Material supplied
* * * *
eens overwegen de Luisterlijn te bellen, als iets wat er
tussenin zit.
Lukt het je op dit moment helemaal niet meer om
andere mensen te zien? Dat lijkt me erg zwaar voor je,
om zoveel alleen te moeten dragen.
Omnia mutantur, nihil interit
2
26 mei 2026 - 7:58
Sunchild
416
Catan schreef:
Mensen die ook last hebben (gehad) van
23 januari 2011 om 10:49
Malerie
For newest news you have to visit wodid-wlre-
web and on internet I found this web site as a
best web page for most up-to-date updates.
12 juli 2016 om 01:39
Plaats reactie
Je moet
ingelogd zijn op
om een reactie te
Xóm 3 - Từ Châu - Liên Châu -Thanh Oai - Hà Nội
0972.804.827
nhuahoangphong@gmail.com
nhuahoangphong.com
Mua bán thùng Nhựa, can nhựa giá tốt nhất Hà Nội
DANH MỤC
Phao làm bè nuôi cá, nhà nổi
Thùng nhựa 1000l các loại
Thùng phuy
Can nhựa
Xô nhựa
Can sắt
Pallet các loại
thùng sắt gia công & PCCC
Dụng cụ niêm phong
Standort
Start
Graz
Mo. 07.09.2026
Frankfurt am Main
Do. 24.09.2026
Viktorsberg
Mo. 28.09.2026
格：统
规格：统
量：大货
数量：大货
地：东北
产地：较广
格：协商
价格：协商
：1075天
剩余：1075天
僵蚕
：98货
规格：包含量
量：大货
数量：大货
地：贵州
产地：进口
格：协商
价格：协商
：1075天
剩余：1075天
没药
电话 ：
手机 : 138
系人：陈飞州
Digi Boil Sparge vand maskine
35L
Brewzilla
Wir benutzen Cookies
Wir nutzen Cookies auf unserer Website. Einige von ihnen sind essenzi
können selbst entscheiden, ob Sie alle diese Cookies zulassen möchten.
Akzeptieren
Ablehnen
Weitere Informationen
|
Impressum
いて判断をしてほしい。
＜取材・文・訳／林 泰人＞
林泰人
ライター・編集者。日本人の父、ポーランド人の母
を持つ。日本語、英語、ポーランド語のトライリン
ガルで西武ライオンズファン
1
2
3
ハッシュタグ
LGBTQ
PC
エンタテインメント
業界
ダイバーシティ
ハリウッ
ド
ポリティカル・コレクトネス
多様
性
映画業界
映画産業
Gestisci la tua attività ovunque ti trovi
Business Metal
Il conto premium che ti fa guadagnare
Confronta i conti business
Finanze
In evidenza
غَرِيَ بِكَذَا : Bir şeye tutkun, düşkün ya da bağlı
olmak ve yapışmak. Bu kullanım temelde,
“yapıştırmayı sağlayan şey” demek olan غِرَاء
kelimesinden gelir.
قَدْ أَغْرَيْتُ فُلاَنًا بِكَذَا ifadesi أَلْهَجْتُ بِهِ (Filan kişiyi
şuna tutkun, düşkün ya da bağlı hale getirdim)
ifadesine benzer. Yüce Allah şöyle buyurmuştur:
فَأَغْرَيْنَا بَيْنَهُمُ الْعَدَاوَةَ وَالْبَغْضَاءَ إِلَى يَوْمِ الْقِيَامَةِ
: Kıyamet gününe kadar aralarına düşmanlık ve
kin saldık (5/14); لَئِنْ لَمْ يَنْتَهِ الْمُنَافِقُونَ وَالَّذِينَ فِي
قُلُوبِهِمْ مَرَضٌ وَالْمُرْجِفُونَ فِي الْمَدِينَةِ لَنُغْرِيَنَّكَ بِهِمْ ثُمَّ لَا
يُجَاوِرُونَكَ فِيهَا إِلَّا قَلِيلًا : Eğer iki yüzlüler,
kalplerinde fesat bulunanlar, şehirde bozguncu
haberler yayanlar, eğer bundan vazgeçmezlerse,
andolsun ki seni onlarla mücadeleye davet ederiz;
* * * *
Problem statement
Could you retype exactly the lines above from the one containing "kalplerinde fesat bulunanlar, şehirde" through the last line of the records, both included, and nothing else?

Result
kalplerinde fesat bulunanlar, şehirde bozguncu
haberler yayanlar, eğer bundan vazgeçmezlerse,
andolsun ki seni onlarla mücadeleye davet ederiz;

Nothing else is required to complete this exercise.